Gas was used for many years to illuminate the interior of railway carriages. The New South Wales Government Railways manufactured its own oil-gas for this purpose, together with reticulated coal-gas to railway stations and associated infrastructure. Such works were established at the Macdonaldtown Carriage Sheds, Newcastle, Bathurst, Junee and Werris Creek. These plants followed on from the works of a private supplier which the railway took over in 1884.

Gas was also transported in special travelling gas reservoir wagons from the gasworks to stationary reservoirs located at a number of country stations where carriage reservoirs were replenished.

With the spreading conversion to electric power for lighting buildings and carriages during the 1920s and 1930s, the railway gasworks were progressively decommissioned.

==Gasworks being operated as industrial museums==

===Gasworks Brisbane, Australia===
The Gasworks Newstead site in Brisbane Australia has been a stalwart of the river's edge since its development in 1863. By 1890, the works were supplying gas to Brisbane streets from Toowong to Hamilton and over the next 100 years, it would grow to supply Brisbane city with the latest in gas technology until it was decommissioned in 1996.

In March 1866, the Queensland Defence Force placed an official request for town gas connection, evidence of the vital role the gasworks played in the economic development of colonial Brisbane.
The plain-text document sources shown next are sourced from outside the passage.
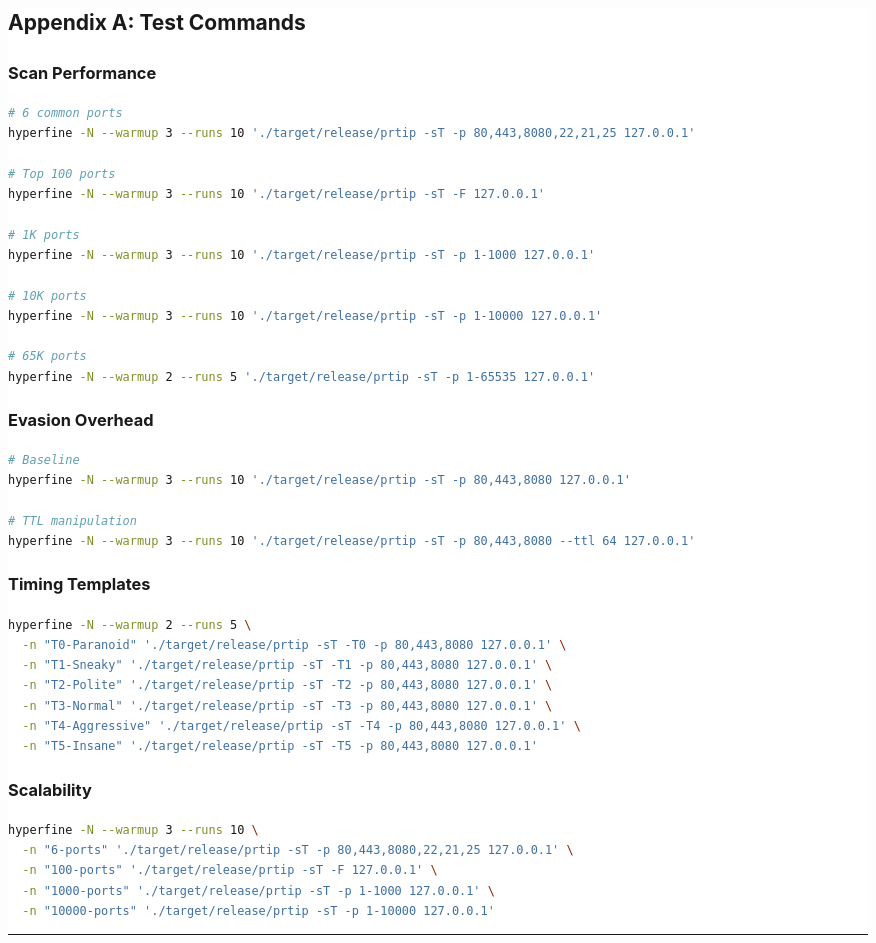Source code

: 
## Appendix A: Test Commands

### Scan Performance

```bash
# 6 common ports
hyperfine -N --warmup 3 --runs 10 './target/release/prtip -sT -p 80,443,8080,22,21,25 127.0.0.1'

# Top 100 ports
hyperfine -N --warmup 3 --runs 10 './target/release/prtip -sT -F 127.0.0.1'

# 1K ports
hyperfine -N --warmup 3 --runs 10 './target/release/prtip -sT -p 1-1000 127.0.0.1'

# 10K ports
hyperfine -N --warmup 3 --runs 10 './target/release/prtip -sT -p 1-10000 127.0.0.1'

# 65K ports
hyperfine -N --warmup 2 --runs 5 './target/release/prtip -sT -p 1-65535 127.0.0.1'
```

### Evasion Overhead

```bash
# Baseline
hyperfine -N --warmup 3 --runs 10 './target/release/prtip -sT -p 80,443,8080 127.0.0.1'

# TTL manipulation
hyperfine -N --warmup 3 --runs 10 './target/release/prtip -sT -p 80,443,8080 --ttl 64 127.0.0.1'
```

### Timing Templates

```bash
hyperfine -N --warmup 2 --runs 5 \
  -n "T0-Paranoid" './target/release/prtip -sT -T0 -p 80,443,8080 127.0.0.1' \
  -n "T1-Sneaky" './target/release/prtip -sT -T1 -p 80,443,8080 127.0.0.1' \
  -n "T2-Polite" './target/release/prtip -sT -T2 -p 80,443,8080 127.0.0.1' \
  -n "T3-Normal" './target/release/prtip -sT -T3 -p 80,443,8080 127.0.0.1' \
  -n "T4-Aggressive" './target/release/prtip -sT -T4 -p 80,443,8080 127.0.0.1' \
  -n "T5-Insane" './target/release/prtip -sT -T5 -p 80,443,8080 127.0.0.1'
```

### Scalability

```bash
hyperfine -N --warmup 3 --runs 10 \
  -n "6-ports" './target/release/prtip -sT -p 80,443,8080,22,21,25 127.0.0.1' \
  -n "100-ports" './target/release/prtip -sT -F 127.0.0.1' \
  -n "1000-ports" './target/release/prtip -sT -p 1-1000 127.0.0.1' \
  -n "10000-ports" './target/release/prtip -sT -p 1-10000 127.0.0.1'
```

---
In fact, the gasworks were considered to be of such importance, that during World War II, genuine fears of attack from Japanese air raids motivated the installation of anti aircraft guns which vigilantly watched over the plant and its employees throughout the war.

The site itself has been synonymous with economic growth and benefit to Brisbane and Queensland with the success of the gasworks facilitating further development of the Newstead/Teneriffe area to include the James Hardie fibro-cement manufacturing plant, Shell Oil plant, Brisbane Water and Sewerage Depot and even the “Brisbane Gas Company Cookery School” which operated in the 1940s. In 1954, a carbonizing plant was built, giving Brisbane the "most modern gas producing plant in Australia", consuming 100 tonnes of coal every eight hours.
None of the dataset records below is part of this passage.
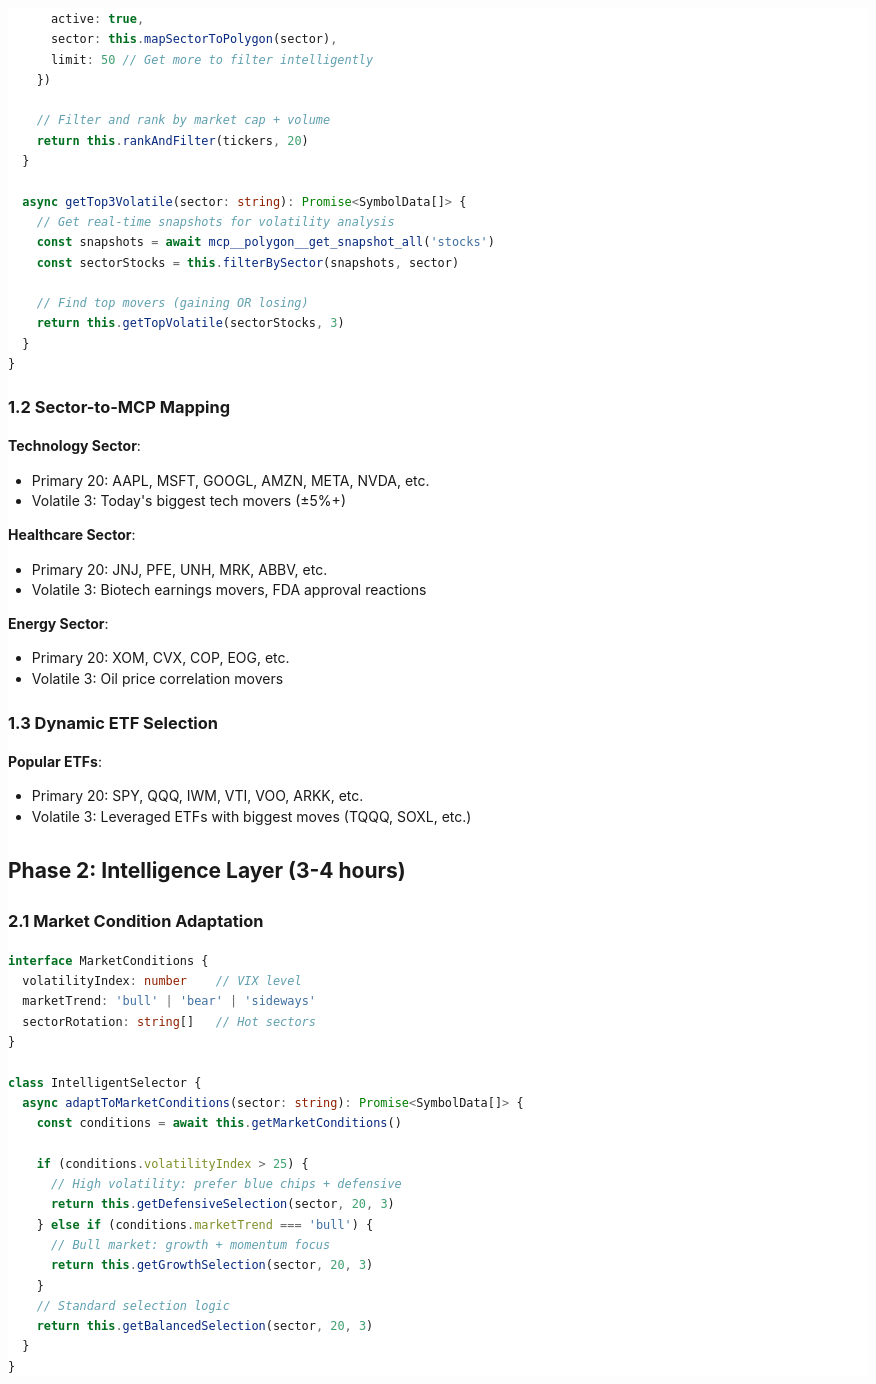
 ```typescript
      active: true,
      sector: this.mapSectorToPolygon(sector),
      limit: 50 // Get more to filter intelligently
    })
    
    // Filter and rank by market cap + volume
    return this.rankAndFilter(tickers, 20)
  }
  
  async getTop3Volatile(sector: string): Promise<SymbolData[]> {
    // Get real-time snapshots for volatility analysis
    const snapshots = await mcp__polygon__get_snapshot_all('stocks')
    const sectorStocks = this.filterBySector(snapshots, sector)
    
    // Find top movers (gaining OR losing)
    return this.getTopVolatile(sectorStocks, 3)
  }
}
```

### 1.2 Sector-to-MCP Mapping
**Technology Sector**:
- Primary 20: AAPL, MSFT, GOOGL, AMZN, META, NVDA, etc.
- Volatile 3: Today's biggest tech movers (±5%+)

**Healthcare Sector**:
- Primary 20: JNJ, PFE, UNH, MRK, ABBV, etc.
- Volatile 3: Biotech earnings movers, FDA approval reactions

**Energy Sector**:
- Primary 20: XOM, CVX, COP, EOG, etc.  
- Volatile 3: Oil price correlation movers

### 1.3 Dynamic ETF Selection
**Popular ETFs**:
- Primary 20: SPY, QQQ, IWM, VTI, VOO, ARKK, etc.
- Volatile 3: Leveraged ETFs with biggest moves (TQQQ, SOXL, etc.)

## Phase 2: Intelligence Layer (3-4 hours)

### 2.1 Market Condition Adaptation
```typescript
interface MarketConditions {
  volatilityIndex: number    // VIX level
  marketTrend: 'bull' | 'bear' | 'sideways'
  sectorRotation: string[]   // Hot sectors
}

class IntelligentSelector {
  async adaptToMarketConditions(sector: string): Promise<SymbolData[]> {
    const conditions = await this.getMarketConditions()
    
    if (conditions.volatilityIndex > 25) {
      // High volatility: prefer blue chips + defensive
      return this.getDefensiveSelection(sector, 20, 3)
    } else if (conditions.marketTrend === 'bull') {
      // Bull market: growth + momentum focus  
      return this.getGrowthSelection(sector, 20, 3)
    }
    // Standard selection logic
    return this.getBalancedSelection(sector, 20, 3)
  }
}
```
During its golden years in the late 19th and early 20th centuries, the site also played a role in providing employment to aboriginal Australians and many migrant workers arriving there from Europe after the second World War.

The tradition of the Brisbane Gasworks economic and employment-based successes will not be lost or forgotten with the Teneriffe Gasworks Village Development paying homage to the sites history and integrity in its pending urban development.
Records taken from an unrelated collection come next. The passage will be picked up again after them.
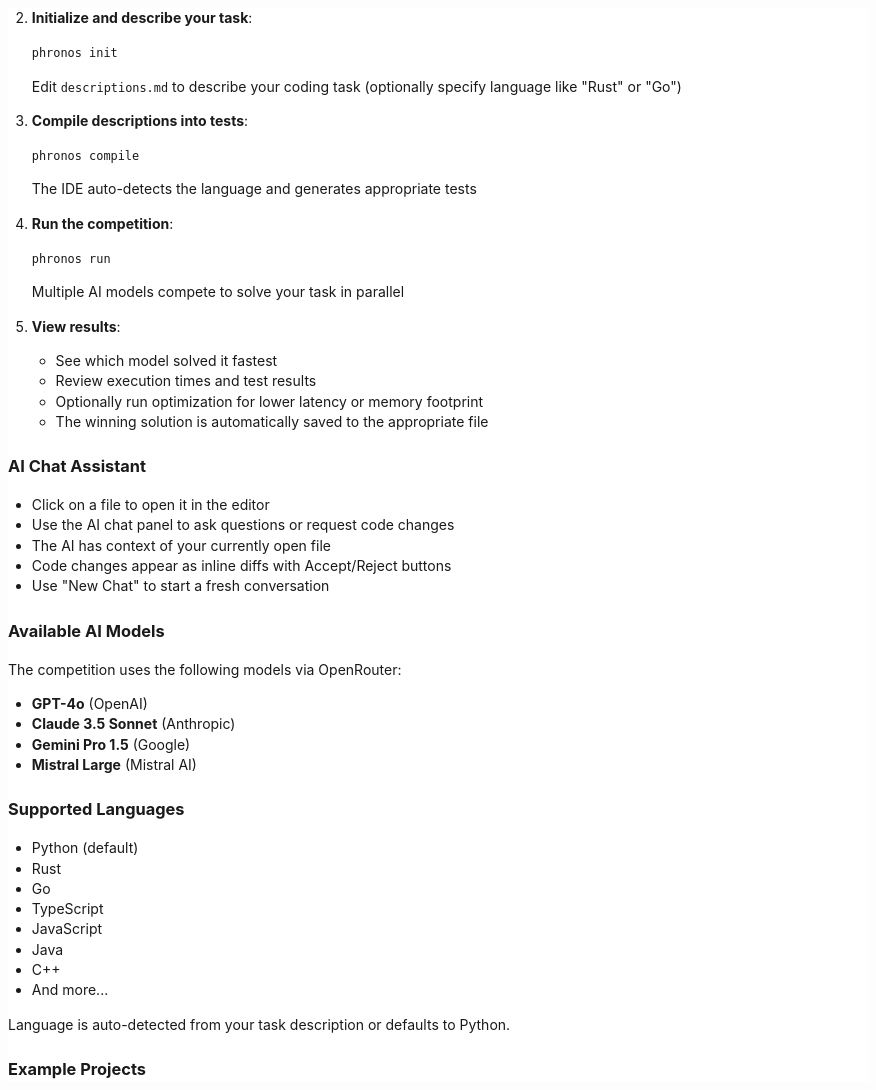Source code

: 2. **Initialize and describe your task**:
   ```
   phronos init
   ```
   Edit `descriptions.md` to describe your coding task (optionally specify language like "Rust" or "Go")

3. **Compile descriptions into tests**:
   ```
   phronos compile
   ```
   The IDE auto-detects the language and generates appropriate tests

4. **Run the competition**:
   ```
   phronos run
   ```
   Multiple AI models compete to solve your task in parallel

5. **View results**:
   - See which model solved it fastest
   - Review execution times and test results
   - Optionally run optimization for lower latency or memory footprint
   - The winning solution is automatically saved to the appropriate file

### AI Chat Assistant

- Click on a file to open it in the editor
- Use the AI chat panel to ask questions or request code changes
- The AI has context of your currently open file
- Code changes appear as inline diffs with Accept/Reject buttons
- Use "New Chat" to start a fresh conversation

### Available AI Models

The competition uses the following models via OpenRouter:

- **GPT-4o** (OpenAI)
- **Claude 3.5 Sonnet** (Anthropic)
- **Gemini Pro 1.5** (Google)
- **Mistral Large** (Mistral AI)

### Supported Languages

- Python (default)
- Rust
- Go
- TypeScript
- JavaScript
- Java
- C++
- And more...

Language is auto-detected from your task description or defaults to Python.

### Example Projects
The gasholder structure at this site is set to become a hub of a new property development on the site – keeping the structural integrity of the pig iron structure. It will be a reflection of urban renewal embracing its industrial past.

===Dunedin Gasworks Museum===
Located in South Dunedin, New Zealand, the Dunedin Gasworks Museum consists of a conserved engine house featuring a working boiler house, fitting shop and collection of five stationary steam engines. There are also displays of domestic and industrial gas appliances.

===Technopolis (Gazi)===
Located in Athens, Greece Technopolis (Gazi) is a gasworks converted to an exhibition space.

===The Gas Museum, Leicester===
The Gas Museum in Leicester, UK, is operated by The National Gas Museum Trust.

===Gas Works Park===
Gas Works Park is a public park in Seattle, Washington.

===Warsaw Gasworks Museum===
The Warsaw Gasworks Museum is a museum in Warsaw, Poland.

===Museo dell'Acqua e del Gas===
The Museo dell'Acqua e del Gas is a museum in Genoa, Italy.
It is located in the industrial area of the IREN company, an Italian multi-utility, where coal gas has been produced till 1972.
The small Museum, managed by Fondazione AMGA, hosts a rich collection of industrial finds, related to water and gas works history.

=== Hasanpaşa Gasworks ===
Hasanpaşa Gasworks is an 1892-built gasworks in Istanbul, Turkey, which was redeveloped into a museum in 2021.